Depression Deepens Greek Middle Class Despair With Crime - (www.bloomberg.com) Anastasia Karagaitanaki, 57, is a former model and cafe owner in Thessaloniki, Greece. After losing her business to the financial crisis, she now sleeps on a daybed next to the refrigerator in her mother’s kitchen and depends on charity for food and insulin for her diabetes. “I feel like my life has slipped through my hands,” said Karagaitanaki, whose brother also shares the one-bedroom apartment. “I feel like I’m dead.” For thousands of Greeks like Karagaitanaki, the fabric of middle-class life is unraveling. Teachers, salaries slashed by a third, are stealing electricity. Families in once-stable neighborhoods are afraid to leave their homes because of rising street crime. Karagaitanaki’s family can’t afford gas to heat their home this winter and will rely on electric blankets in the chilly northern Greek city. “We are waiting every month for my mother’s pension,” Karagaitanaki said. “If my mother dies, what can I do? Everyone here is dependent on their parents' pensions.”

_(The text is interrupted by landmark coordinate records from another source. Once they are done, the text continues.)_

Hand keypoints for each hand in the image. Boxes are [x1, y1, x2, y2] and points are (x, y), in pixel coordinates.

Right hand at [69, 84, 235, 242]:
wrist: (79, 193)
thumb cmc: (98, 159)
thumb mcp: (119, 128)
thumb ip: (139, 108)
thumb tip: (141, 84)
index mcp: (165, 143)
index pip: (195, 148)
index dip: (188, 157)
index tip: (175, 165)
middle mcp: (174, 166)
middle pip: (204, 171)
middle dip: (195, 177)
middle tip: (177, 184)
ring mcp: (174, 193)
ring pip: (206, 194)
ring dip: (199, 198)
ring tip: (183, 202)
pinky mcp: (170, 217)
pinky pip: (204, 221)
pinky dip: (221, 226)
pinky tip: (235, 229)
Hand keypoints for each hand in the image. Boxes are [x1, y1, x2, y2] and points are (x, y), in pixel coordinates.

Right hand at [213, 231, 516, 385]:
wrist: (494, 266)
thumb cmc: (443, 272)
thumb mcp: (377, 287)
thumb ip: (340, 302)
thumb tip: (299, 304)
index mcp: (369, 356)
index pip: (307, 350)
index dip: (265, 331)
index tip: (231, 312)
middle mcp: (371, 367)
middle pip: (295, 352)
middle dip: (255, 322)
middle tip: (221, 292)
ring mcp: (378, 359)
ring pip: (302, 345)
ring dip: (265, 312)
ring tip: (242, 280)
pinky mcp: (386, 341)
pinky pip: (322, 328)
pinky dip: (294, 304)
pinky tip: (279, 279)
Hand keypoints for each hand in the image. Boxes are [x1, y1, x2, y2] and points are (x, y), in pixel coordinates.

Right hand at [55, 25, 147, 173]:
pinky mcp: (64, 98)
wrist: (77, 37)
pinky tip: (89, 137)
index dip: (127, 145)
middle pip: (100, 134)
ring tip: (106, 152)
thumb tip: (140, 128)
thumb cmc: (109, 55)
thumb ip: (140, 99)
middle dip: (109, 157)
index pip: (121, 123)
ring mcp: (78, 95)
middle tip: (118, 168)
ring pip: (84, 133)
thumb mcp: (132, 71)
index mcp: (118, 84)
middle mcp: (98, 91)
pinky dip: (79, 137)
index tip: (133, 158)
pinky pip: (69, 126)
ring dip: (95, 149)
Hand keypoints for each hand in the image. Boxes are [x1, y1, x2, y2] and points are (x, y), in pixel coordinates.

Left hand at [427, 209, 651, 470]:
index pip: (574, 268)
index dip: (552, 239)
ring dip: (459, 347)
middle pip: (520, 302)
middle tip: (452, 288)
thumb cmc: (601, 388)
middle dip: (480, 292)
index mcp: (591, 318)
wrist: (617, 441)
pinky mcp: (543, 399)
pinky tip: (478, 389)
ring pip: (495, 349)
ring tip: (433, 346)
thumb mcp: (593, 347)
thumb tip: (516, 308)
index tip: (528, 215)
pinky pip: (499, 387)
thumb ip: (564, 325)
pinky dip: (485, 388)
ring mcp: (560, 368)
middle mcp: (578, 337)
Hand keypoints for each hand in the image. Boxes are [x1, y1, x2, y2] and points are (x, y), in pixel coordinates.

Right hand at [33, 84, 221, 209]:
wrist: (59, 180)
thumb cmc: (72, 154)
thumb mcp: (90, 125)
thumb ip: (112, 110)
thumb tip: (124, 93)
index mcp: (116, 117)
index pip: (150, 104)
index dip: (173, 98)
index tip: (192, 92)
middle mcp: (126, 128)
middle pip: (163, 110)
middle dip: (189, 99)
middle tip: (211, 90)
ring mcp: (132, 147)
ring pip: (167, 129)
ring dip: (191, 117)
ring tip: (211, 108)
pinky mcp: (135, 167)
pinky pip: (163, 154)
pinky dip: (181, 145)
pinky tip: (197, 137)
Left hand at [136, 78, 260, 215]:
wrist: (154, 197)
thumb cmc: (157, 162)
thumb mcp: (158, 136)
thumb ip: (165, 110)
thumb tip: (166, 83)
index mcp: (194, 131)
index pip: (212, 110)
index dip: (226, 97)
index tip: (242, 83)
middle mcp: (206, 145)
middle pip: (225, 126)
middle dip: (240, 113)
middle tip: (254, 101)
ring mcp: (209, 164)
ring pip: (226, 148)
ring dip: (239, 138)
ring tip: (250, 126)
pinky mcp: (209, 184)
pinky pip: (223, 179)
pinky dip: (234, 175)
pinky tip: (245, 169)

Greece jobless rate up to 26 percent - (finance.yahoo.com) Greece's unemployment rate rose to 26 percent in September, as the country heads toward a sixth year of recession. The Greek Statistical Authority announced Thursday that 1.295 million people were recorded as being unemployed in September — pushing up the jobless rate up from 25.3 the previous month and 18.9 percent a year earlier. The number of people employed stood at 3,695,053 while another 3,373,692 were listed as financially inactive, according to a statement with September data.

S&P cuts Greece to 'selective default'  - (finance.yahoo.com) Standard & Poor's has lowered Greece's credit rating to "selective default" in light of its offer to buy back bonds at well below their face value. Greece has announced plans to spend up to $13 billion on the buyback in a bid to bring its staggering debt load under control. S&P says it sees the buyback as essentially a distressed debt restructuring tantamount to a default. The rating agency says it may raise its long-term credit rating on Greece back to junk-grade "CCC" once the buyback is complete. Greece has fallen under S&P's default rating before. It returned to junk status this spring after it completed a major debt write-down with private creditors.

Deutsche Bank Whistleblowers Claimed Crisis Coverup, FT Says - (www.bloomberg.com) Eric Ben-Artzi, a former quantitative risk analyst for Deutsche Bank AG (DBK), alleged thatEurope’s biggest lender engaged in a multibillion-dollar securities violation. Deutsche Bank denied the allegation. Ben-Artzi, who is suing the company for wrongful dismissal, told the U.S. Securities and Exchange Commission that from 2007 to 2010 the bank misrepresented the value of a portfolio with a notional value of as much as $130 billion, Labaton Sucharow LLP, the New York-based law firm representing Ben-Artzi, said on its website yesterday. “The valuations and financial reporting were proper, and a significant portion of these positions were subsequently unwound in an orderly sale,” Renee Calabro, a spokeswoman for Deutsche Bank in New York, said in a statement. The claims were false, and the bank will continue to cooperate with the SEC’s investigation, she said.